**Data provided:**
══════════
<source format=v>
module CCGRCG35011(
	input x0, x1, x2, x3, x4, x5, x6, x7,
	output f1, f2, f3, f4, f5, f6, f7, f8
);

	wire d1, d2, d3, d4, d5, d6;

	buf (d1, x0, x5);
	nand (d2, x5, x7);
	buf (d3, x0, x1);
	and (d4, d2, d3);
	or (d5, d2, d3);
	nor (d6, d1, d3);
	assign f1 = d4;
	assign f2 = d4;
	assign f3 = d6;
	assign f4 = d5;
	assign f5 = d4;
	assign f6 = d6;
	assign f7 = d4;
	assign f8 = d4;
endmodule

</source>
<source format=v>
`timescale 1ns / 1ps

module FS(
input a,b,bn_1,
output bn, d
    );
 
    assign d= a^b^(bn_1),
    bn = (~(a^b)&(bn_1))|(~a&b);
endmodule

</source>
══════════
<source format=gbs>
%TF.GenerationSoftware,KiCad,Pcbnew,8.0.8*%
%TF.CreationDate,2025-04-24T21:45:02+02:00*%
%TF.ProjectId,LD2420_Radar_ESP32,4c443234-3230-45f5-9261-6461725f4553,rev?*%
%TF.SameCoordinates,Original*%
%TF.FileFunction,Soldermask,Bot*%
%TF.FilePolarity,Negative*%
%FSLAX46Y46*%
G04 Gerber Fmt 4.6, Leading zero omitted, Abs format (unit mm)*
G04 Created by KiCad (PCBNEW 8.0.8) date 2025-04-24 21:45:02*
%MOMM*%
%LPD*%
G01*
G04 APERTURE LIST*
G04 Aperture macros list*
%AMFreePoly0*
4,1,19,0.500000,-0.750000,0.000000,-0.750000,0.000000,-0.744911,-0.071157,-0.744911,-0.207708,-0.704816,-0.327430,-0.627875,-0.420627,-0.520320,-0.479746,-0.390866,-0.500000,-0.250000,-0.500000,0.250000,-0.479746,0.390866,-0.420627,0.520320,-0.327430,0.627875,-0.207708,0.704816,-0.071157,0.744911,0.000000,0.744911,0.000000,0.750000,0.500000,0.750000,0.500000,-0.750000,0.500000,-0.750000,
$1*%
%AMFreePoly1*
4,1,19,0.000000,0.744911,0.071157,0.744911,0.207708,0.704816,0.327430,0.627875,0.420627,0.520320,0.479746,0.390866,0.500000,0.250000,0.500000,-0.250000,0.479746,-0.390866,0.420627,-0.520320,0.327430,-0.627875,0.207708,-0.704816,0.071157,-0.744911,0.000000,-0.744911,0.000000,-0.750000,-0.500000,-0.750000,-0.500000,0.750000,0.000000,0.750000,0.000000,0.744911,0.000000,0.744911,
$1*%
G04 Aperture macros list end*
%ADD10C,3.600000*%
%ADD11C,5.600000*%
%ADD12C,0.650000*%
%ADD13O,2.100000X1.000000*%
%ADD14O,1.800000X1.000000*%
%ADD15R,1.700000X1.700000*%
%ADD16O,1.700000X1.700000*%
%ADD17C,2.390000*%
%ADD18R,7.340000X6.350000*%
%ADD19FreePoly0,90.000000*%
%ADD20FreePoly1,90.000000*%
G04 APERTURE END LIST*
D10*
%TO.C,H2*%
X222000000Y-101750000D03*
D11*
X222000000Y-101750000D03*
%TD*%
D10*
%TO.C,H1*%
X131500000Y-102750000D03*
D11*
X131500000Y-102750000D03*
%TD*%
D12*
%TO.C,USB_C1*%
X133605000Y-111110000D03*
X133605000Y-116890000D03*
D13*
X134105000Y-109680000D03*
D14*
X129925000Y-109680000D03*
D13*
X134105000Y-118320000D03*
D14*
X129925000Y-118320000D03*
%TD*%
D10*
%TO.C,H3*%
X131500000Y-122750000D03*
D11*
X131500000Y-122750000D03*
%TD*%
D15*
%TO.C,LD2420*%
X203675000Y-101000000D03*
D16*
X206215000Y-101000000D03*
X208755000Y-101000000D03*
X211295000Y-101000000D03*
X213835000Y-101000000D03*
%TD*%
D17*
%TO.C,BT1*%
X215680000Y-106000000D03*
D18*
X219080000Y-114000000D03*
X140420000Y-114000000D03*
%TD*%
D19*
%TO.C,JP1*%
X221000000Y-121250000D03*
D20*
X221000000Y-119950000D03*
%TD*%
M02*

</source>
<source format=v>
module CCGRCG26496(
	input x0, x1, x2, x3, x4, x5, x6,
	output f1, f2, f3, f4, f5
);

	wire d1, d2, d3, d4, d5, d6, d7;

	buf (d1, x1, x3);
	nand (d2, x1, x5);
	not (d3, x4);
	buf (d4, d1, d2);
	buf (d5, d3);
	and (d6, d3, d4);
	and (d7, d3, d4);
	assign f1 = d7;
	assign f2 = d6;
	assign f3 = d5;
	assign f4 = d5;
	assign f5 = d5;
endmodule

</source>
══════════
**Your objective:**
How many of the lines in the listing above carry the word "wire"? Respond with that number alone.

**Result of the exercise:**
2